It’s several weeks now since Google announced that they are phasing out support for certificates signed with the SHA-1 algorithm. The end result will be that, starting in Q1 2015, SHA-1 certificates with long expiry times will be treated as completely invalid by Chrome.
Unfortunately, upgrading to SHA-256 certificates will break Internet Explorer on pre-SP3 versions of XP in a horrible way. Users will get the IE Generic Page of Awfulness, making it look like your site is down.
You don’t even have a chance to tell them to upgrade their OS or use a different browser: serve a SHA-256 certificate and it’s game over. There isn’t even anything in your server logs to tell you it happened.

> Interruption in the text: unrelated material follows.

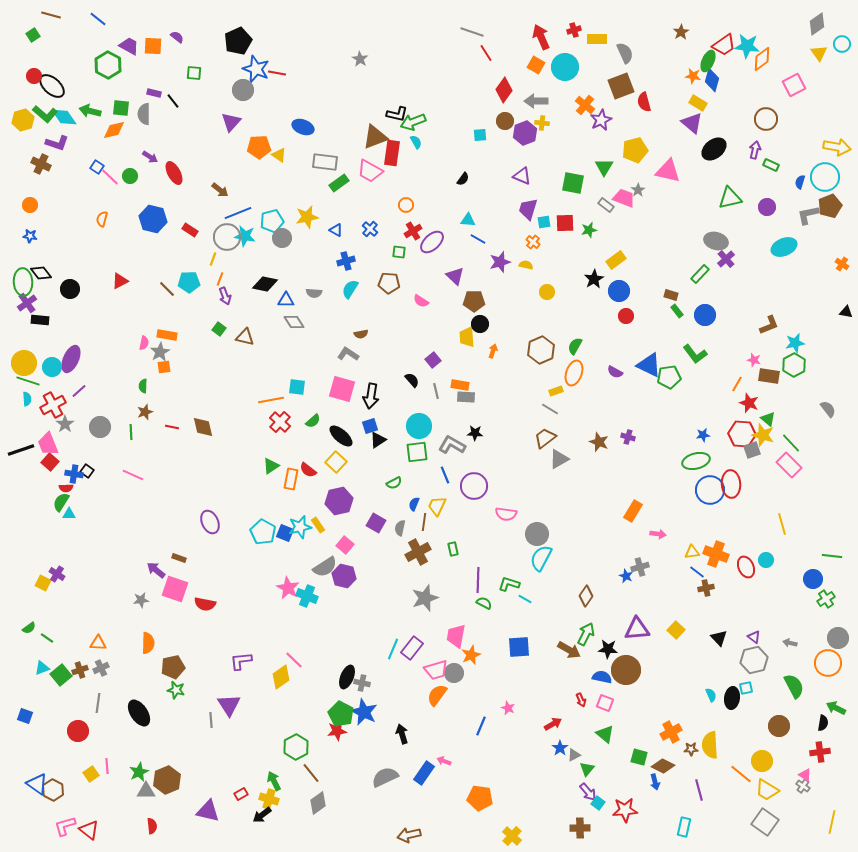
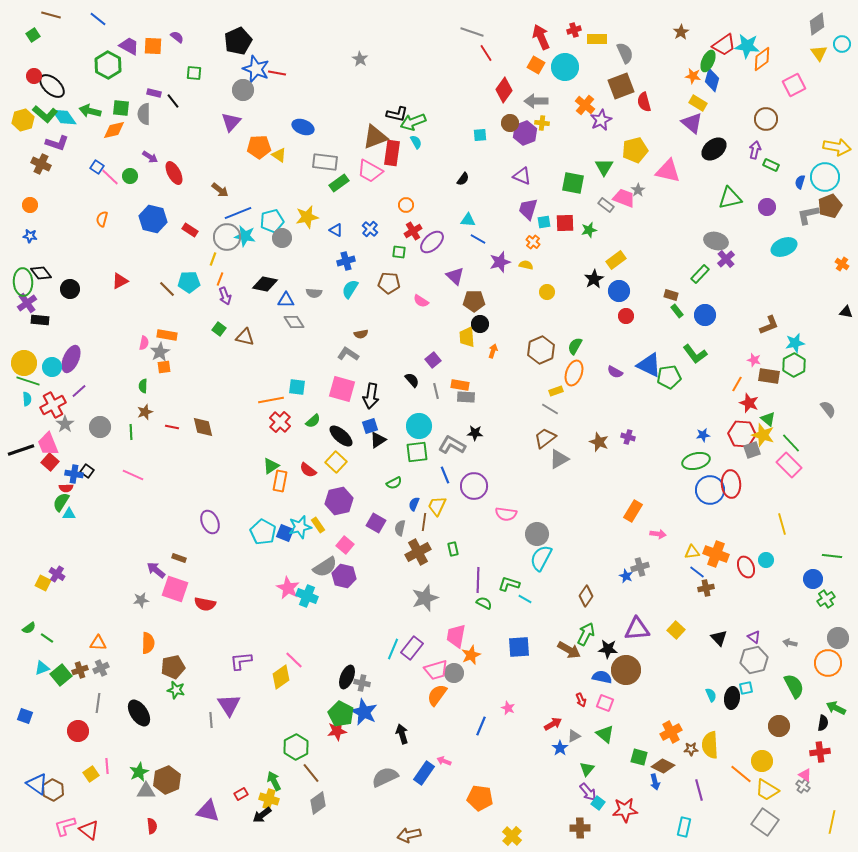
brown circle at (505, 121): moved 5 px right, 2 px down
orange rectangle at (291, 479): moved 11 px left, 2 px down
gray triangle at (574, 755): moved 19 px up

Possible solutions might be
- Serve dual certificates. Apache can do this already, but if you’re using nginx for your SSL then you’ll have to wait, possibly too long. And this could get expensive unless your issuer is lovely and will give you parallel certificates for no extra charge.
- Pity the fools. What XP users haven’t applied SP3?! Unfortunately (and anecdotally; evidence welcome) there are plenty of XP users who—for whatever reason—can’t or won’t upgrade. If you serve content to users in less developed countries, you might well find lots of users with less-than-official copies of XP who can’t apply SP3.
- Wait. But you’ll have to do it eventually.
- Tell your users to use a different browser. If you’re in touch with your users, you can tell them to use Chrome instead of IE: it works with the new certificates even on an SP2 machine.
Remember also that you might be using your certificates for things other than HTTPS. Globalsign has a handy matrix of what will break when you upgrade.